▸ EXERCISE GOAL
Once the line containing "index pip: (378, 303)" is found in the entries below, reproduce it and every line after it, stopping at and including the line containing "pinky tip: (381, 297)"; reproduce nothing else, and keep each line exact.

DATA SUPPLIED START

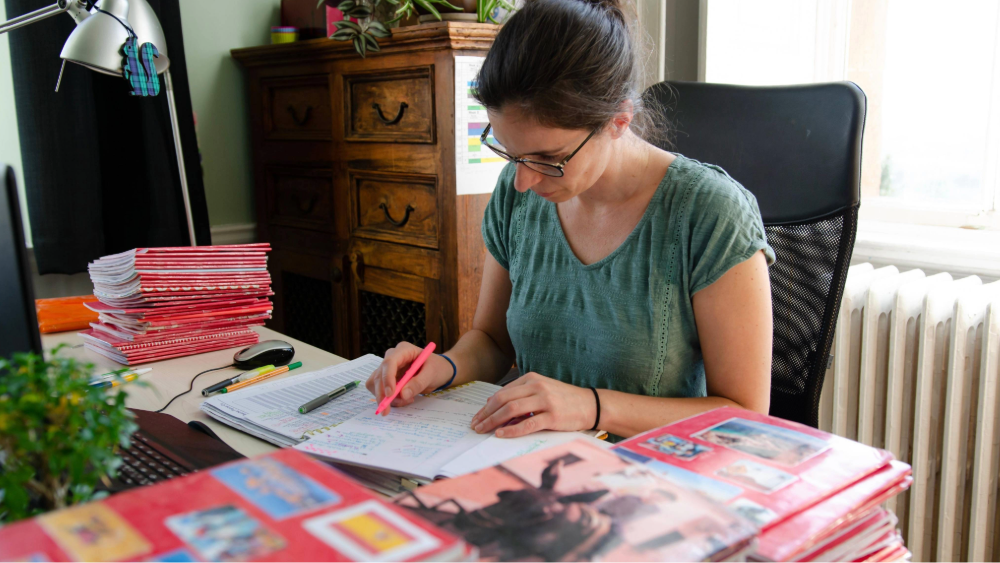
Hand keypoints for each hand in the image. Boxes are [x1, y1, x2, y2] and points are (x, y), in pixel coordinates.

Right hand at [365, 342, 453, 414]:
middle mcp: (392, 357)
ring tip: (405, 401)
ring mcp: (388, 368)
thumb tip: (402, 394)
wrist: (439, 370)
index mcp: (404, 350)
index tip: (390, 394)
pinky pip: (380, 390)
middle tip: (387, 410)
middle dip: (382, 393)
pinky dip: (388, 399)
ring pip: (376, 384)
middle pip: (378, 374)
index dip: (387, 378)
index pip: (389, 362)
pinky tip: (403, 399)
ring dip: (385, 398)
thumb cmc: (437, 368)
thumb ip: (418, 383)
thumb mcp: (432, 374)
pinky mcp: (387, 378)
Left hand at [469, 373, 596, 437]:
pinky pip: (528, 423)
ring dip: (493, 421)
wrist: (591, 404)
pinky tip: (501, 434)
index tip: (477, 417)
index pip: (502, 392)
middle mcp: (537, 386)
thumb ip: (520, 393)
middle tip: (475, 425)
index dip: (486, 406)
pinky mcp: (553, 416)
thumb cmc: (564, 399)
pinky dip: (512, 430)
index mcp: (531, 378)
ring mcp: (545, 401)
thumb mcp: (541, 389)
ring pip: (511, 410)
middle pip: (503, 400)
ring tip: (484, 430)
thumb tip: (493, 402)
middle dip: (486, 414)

DATA SUPPLIED END
DATA SUPPLIED START

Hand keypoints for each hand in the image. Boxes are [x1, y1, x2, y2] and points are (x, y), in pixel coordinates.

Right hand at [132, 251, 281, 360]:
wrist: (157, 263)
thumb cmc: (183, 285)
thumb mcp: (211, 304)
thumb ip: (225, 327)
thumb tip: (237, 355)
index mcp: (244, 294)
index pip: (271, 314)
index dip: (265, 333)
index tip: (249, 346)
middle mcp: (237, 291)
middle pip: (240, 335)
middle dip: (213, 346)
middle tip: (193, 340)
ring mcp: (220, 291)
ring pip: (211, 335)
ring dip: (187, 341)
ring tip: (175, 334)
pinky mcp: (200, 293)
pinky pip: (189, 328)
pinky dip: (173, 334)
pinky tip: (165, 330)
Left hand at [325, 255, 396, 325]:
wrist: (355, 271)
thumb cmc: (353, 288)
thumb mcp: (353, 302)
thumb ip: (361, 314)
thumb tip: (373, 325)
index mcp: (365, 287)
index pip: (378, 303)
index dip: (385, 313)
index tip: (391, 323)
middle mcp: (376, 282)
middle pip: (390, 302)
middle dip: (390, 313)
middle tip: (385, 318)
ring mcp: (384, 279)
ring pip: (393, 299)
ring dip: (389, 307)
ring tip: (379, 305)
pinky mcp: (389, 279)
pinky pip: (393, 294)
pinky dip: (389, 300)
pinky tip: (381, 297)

DATA SUPPLIED END
DATA SUPPLIED START

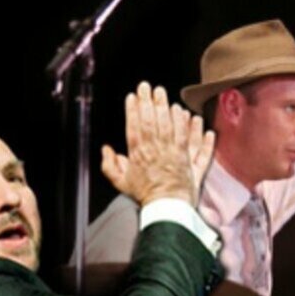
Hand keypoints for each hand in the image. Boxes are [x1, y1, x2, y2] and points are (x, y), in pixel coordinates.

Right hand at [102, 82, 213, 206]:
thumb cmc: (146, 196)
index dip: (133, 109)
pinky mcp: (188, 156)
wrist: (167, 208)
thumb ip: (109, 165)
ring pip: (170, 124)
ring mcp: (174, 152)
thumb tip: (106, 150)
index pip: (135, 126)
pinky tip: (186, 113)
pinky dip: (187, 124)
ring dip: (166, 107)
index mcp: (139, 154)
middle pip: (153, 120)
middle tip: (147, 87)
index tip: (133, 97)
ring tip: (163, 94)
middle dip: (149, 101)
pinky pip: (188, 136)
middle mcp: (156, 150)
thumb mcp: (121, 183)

DATA SUPPLIED END

▸ COMPLETED EXERCISE
index pip: (378, 303)
index dip: (385, 313)
index tip: (391, 323)
middle mcp: (376, 282)
middle pip: (390, 302)
middle dip: (390, 313)
middle tip: (385, 318)
ring mcp: (384, 279)
ring pip: (393, 299)
ring dip: (389, 307)
ring tip: (379, 305)
pinky mcp: (389, 279)
pinky pip: (393, 294)
pinky dip: (389, 300)
pinky tip: (381, 297)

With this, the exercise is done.